**Exercise**
Using the records below, give the number of lines where the word "linejoin" appears, with no further output.

==== Information shown ====

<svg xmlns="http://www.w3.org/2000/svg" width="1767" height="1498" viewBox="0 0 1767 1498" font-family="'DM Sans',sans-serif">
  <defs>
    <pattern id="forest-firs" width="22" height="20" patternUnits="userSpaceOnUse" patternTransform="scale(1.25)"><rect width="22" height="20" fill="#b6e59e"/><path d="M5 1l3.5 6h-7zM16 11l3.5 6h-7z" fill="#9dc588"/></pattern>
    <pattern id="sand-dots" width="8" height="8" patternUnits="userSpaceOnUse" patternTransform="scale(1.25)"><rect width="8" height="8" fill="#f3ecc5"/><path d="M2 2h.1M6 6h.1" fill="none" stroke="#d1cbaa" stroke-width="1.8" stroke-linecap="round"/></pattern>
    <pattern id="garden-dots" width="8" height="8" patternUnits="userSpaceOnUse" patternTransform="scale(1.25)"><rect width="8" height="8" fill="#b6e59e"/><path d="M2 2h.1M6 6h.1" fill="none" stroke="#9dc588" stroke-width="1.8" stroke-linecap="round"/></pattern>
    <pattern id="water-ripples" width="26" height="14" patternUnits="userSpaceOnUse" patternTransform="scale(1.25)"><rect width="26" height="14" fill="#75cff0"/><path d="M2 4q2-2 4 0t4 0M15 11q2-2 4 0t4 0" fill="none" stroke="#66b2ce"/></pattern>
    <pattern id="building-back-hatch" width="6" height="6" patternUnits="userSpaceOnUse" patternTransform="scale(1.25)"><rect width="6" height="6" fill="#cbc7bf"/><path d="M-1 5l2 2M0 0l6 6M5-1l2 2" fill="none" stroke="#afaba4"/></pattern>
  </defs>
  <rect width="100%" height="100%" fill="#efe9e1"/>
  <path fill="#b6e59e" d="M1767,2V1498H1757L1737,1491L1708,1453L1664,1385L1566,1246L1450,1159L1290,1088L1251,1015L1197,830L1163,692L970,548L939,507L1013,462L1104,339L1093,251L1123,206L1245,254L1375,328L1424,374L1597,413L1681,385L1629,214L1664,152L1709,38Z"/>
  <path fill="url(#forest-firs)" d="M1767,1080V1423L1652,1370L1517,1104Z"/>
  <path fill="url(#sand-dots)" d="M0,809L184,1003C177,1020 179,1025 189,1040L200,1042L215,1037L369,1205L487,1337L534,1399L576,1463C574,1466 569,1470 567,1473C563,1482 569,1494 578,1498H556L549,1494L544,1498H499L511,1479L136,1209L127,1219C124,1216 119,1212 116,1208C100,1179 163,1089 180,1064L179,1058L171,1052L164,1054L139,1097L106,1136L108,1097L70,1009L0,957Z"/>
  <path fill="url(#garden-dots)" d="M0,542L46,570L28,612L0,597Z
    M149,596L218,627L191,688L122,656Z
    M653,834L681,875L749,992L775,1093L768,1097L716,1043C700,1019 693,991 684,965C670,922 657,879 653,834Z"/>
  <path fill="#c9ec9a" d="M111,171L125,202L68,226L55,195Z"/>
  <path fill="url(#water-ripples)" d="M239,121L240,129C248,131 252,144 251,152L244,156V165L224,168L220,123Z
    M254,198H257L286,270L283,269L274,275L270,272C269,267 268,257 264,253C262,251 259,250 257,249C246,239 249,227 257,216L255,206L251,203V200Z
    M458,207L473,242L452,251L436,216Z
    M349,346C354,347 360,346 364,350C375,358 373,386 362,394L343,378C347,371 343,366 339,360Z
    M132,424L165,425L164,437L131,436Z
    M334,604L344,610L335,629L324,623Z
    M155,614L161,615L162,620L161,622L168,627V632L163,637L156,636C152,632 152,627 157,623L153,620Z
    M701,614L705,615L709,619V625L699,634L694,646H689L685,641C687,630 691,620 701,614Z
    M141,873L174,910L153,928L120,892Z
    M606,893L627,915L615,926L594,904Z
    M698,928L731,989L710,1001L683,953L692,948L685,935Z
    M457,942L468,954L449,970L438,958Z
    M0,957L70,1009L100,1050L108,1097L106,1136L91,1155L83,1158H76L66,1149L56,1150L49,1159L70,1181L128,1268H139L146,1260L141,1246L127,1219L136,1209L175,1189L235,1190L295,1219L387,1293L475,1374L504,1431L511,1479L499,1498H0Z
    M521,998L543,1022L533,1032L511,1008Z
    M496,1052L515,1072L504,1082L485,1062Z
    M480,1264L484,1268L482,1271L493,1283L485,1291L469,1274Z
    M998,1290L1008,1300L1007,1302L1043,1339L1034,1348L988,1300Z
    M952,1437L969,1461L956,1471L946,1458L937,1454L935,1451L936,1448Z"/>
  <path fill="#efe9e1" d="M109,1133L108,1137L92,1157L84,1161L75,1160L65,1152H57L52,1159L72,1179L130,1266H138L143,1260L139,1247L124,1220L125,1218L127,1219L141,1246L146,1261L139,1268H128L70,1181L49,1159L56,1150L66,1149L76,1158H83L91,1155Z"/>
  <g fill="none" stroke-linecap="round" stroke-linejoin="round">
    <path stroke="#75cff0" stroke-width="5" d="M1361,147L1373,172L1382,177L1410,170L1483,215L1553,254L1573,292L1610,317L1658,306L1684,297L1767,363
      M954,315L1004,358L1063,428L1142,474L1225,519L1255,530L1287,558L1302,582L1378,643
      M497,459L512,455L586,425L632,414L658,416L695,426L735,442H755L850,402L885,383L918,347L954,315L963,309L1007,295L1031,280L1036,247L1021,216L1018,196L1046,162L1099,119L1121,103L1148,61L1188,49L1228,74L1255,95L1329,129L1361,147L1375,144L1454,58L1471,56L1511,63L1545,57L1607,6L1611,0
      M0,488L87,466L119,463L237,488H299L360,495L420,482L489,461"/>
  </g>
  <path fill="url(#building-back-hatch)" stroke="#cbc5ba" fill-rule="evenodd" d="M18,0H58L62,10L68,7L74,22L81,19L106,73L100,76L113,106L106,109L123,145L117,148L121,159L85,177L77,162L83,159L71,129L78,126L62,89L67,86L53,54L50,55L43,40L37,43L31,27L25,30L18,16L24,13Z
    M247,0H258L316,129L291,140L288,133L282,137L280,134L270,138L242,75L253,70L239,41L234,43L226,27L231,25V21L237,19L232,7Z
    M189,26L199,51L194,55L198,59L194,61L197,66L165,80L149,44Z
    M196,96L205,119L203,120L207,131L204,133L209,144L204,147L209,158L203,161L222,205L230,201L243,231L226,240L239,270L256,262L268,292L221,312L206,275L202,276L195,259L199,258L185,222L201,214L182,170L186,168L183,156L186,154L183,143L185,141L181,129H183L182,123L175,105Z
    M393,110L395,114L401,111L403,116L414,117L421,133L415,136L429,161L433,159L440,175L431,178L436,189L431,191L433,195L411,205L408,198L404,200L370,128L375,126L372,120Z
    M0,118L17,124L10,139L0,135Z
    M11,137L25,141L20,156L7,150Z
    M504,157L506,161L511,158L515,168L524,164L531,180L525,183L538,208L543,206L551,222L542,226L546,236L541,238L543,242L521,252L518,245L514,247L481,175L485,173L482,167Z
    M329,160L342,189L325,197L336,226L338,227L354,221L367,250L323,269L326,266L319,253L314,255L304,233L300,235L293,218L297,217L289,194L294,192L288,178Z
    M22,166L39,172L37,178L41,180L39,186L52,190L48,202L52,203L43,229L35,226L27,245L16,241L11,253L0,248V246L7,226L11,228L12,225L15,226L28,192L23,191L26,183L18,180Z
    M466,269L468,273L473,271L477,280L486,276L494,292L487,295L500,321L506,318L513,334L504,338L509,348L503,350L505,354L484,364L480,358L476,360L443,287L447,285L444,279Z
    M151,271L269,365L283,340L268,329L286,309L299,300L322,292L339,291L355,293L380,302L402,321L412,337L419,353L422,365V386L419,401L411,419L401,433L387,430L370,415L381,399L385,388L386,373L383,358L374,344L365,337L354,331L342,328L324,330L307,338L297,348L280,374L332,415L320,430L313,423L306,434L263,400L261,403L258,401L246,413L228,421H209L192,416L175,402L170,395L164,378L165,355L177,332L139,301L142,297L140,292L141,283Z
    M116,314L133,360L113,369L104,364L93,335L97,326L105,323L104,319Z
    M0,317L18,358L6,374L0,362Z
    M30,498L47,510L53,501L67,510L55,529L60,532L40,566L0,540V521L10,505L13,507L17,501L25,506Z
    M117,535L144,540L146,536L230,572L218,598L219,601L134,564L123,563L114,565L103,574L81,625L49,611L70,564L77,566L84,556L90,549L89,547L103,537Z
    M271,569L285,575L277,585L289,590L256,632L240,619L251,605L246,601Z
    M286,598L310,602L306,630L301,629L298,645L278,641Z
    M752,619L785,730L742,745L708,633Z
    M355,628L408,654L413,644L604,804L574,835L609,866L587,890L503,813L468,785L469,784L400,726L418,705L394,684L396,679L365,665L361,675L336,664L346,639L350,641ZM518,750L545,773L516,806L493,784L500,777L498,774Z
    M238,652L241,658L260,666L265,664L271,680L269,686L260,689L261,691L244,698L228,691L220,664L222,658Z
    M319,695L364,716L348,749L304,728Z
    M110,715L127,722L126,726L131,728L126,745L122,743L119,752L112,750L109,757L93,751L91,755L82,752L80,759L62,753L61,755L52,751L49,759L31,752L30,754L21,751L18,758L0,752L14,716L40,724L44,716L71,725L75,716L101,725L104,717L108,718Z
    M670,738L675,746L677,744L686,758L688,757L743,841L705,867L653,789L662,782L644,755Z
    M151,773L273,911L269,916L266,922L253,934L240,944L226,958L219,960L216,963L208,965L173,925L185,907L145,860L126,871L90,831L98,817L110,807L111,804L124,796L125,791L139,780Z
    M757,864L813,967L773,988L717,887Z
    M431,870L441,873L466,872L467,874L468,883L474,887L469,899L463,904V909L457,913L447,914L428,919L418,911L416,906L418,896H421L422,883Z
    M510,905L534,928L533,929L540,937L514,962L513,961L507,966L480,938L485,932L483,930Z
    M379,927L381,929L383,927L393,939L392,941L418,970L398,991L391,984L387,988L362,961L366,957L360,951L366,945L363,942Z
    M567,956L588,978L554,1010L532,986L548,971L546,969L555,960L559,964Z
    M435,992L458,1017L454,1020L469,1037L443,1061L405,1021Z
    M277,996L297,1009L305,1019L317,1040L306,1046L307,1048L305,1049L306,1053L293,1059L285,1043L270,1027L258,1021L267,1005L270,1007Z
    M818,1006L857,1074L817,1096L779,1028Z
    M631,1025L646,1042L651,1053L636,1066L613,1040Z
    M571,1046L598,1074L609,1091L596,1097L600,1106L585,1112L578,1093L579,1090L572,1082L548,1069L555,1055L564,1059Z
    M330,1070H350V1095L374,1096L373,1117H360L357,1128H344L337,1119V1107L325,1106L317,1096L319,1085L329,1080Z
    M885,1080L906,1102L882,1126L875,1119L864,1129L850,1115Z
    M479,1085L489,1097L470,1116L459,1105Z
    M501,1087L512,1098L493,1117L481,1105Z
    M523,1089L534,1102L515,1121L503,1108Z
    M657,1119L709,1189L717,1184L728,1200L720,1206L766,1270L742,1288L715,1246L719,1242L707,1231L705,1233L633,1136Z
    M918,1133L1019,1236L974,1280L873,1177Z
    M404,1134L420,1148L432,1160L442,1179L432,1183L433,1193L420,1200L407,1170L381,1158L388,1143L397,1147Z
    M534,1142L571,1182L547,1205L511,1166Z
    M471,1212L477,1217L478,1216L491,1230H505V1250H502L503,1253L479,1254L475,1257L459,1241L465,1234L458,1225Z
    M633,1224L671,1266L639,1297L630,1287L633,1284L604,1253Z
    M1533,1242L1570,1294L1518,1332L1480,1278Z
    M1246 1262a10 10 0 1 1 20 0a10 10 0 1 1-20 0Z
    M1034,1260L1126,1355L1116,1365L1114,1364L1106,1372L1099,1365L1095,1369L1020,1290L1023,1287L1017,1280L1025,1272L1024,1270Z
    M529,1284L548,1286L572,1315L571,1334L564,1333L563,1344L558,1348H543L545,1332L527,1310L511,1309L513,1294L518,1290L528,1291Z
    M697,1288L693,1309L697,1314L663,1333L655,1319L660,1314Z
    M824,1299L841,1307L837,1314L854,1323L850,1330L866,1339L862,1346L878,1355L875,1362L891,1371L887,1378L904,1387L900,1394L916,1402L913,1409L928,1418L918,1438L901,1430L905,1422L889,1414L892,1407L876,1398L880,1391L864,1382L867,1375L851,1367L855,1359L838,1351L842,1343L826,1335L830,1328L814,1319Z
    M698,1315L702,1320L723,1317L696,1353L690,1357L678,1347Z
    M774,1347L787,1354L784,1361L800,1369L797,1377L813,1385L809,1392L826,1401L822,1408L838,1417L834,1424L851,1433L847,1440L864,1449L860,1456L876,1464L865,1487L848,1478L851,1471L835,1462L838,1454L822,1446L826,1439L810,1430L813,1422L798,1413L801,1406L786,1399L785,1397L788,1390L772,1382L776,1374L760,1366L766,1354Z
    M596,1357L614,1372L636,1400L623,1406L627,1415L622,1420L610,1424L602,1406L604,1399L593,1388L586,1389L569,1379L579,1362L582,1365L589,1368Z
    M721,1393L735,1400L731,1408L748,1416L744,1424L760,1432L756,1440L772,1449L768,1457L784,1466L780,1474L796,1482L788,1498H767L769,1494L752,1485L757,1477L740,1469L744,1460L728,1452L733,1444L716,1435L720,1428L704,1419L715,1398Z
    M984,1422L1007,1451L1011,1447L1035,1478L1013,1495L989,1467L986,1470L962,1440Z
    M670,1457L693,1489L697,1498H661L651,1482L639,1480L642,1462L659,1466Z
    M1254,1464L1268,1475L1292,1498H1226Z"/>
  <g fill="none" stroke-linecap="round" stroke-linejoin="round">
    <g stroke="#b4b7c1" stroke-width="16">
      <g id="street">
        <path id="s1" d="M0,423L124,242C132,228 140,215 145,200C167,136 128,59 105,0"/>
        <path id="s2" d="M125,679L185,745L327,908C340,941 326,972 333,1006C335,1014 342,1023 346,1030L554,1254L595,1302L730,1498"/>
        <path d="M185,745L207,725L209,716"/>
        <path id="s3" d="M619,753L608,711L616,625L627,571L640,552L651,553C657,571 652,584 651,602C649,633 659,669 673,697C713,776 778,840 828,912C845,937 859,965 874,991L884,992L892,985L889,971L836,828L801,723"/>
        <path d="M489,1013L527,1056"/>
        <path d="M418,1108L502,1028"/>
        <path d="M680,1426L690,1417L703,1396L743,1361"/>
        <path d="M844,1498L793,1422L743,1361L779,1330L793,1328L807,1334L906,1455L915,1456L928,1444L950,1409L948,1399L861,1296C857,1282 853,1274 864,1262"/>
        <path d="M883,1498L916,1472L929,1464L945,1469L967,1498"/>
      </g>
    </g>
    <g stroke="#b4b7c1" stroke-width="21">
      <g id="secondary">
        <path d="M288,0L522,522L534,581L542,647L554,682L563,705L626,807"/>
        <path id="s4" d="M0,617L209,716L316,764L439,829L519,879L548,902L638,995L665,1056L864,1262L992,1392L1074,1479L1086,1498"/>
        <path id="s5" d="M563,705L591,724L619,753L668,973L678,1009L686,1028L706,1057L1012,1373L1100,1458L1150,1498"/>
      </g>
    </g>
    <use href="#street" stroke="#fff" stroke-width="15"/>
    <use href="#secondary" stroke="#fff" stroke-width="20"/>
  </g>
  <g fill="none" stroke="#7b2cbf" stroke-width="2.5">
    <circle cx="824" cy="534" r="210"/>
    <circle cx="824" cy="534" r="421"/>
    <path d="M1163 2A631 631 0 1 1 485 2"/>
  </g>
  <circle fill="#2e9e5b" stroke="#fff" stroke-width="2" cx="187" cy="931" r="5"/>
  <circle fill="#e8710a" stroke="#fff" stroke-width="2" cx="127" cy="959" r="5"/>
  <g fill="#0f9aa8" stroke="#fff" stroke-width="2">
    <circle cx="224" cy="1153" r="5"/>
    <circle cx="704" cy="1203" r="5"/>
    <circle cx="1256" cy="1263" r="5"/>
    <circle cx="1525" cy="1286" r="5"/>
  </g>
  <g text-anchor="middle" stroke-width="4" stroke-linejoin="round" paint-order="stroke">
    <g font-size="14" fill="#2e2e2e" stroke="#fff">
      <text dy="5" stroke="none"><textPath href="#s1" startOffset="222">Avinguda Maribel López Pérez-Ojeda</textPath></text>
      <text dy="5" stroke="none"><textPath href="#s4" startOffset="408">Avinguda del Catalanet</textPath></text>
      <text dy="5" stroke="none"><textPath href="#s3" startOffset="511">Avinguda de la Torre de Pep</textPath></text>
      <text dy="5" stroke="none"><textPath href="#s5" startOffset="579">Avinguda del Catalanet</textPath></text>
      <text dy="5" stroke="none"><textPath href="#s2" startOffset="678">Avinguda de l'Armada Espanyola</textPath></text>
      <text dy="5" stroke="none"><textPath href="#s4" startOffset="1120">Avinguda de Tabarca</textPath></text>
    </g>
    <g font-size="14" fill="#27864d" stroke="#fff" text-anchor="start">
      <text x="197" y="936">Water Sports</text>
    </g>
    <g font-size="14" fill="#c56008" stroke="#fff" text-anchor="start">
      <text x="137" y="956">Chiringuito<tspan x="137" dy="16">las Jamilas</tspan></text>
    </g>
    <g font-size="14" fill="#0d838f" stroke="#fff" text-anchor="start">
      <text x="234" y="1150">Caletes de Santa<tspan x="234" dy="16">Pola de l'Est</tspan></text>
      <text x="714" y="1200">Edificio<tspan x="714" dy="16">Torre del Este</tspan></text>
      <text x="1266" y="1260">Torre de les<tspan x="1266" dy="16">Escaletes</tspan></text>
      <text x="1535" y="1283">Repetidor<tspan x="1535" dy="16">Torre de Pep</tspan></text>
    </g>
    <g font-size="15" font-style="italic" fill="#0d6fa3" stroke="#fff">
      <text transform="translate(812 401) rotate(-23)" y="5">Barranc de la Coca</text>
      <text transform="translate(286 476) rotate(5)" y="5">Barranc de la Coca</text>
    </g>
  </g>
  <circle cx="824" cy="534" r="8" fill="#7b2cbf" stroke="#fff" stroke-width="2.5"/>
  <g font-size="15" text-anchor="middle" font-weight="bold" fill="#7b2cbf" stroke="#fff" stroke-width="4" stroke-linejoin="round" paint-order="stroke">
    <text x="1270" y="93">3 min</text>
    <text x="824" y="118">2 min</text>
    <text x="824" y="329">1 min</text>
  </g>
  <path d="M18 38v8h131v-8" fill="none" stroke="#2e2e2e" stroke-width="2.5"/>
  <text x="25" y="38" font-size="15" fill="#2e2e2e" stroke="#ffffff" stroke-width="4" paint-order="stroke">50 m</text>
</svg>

====

**Written answer**
4